# Exercise prompt
The records below must be returned in full and unaltered.

# Extracted data entries
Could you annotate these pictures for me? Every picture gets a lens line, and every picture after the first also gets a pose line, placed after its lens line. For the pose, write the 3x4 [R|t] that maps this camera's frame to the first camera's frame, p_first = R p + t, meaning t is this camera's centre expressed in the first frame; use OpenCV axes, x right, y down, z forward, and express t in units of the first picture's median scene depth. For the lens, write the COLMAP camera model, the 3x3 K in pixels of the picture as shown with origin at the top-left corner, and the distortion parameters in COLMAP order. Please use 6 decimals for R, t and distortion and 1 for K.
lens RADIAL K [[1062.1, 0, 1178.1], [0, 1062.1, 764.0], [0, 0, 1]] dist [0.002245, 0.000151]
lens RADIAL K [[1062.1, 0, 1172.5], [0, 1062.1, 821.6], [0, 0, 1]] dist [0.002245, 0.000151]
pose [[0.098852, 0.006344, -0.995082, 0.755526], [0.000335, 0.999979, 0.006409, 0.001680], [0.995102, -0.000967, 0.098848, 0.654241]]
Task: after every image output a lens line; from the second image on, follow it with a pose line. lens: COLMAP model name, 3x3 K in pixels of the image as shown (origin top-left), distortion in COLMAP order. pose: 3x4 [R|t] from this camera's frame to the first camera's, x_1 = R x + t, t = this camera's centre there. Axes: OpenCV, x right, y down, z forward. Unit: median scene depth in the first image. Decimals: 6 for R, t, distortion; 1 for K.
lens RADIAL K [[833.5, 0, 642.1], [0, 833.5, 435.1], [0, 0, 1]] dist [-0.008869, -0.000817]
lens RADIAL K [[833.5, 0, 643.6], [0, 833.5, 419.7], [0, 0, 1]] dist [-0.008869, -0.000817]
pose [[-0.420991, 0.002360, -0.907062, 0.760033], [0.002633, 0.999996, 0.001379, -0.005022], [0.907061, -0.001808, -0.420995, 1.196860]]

# Exercise solution
Could you annotate these pictures for me? Every picture gets a lens line, and every picture after the first also gets a pose line, placed after its lens line. For the pose, write the 3x4 [R|t] that maps this camera's frame to the first camera's frame, p_first = R p + t, meaning t is this camera's centre expressed in the first frame; use OpenCV axes, x right, y down, z forward, and express t in units of the first picture's median scene depth. For the lens, write the COLMAP camera model, the 3x3 K in pixels of the picture as shown with origin at the top-left corner, and the distortion parameters in COLMAP order. Please use 6 decimals for R, t and distortion and 1 for K.
lens RADIAL K [[1062.1, 0, 1178.1], [0, 1062.1, 764.0], [0, 0, 1]] dist [0.002245, 0.000151]
lens RADIAL K [[1062.1, 0, 1172.5], [0, 1062.1, 821.6], [0, 0, 1]] dist [0.002245, 0.000151]
pose [[0.098852, 0.006344, -0.995082, 0.755526], [0.000335, 0.999979, 0.006409, 0.001680], [0.995102, -0.000967, 0.098848, 0.654241]]
Task: after every image output a lens line; from the second image on, follow it with a pose line. lens: COLMAP model name, 3x3 K in pixels of the image as shown (origin top-left), distortion in COLMAP order. pose: 3x4 [R|t] from this camera's frame to the first camera's, x_1 = R x + t, t = this camera's centre there. Axes: OpenCV, x right, y down, z forward. Unit: median scene depth in the first image. Decimals: 6 for R, t, distortion; 1 for K.
lens RADIAL K [[833.5, 0, 642.1], [0, 833.5, 435.1], [0, 0, 1]] dist [-0.008869, -0.000817]
lens RADIAL K [[833.5, 0, 643.6], [0, 833.5, 419.7], [0, 0, 1]] dist [-0.008869, -0.000817]
pose [[-0.420991, 0.002360, -0.907062, 0.760033], [0.002633, 0.999996, 0.001379, -0.005022], [0.907061, -0.001808, -0.420995, 1.196860]]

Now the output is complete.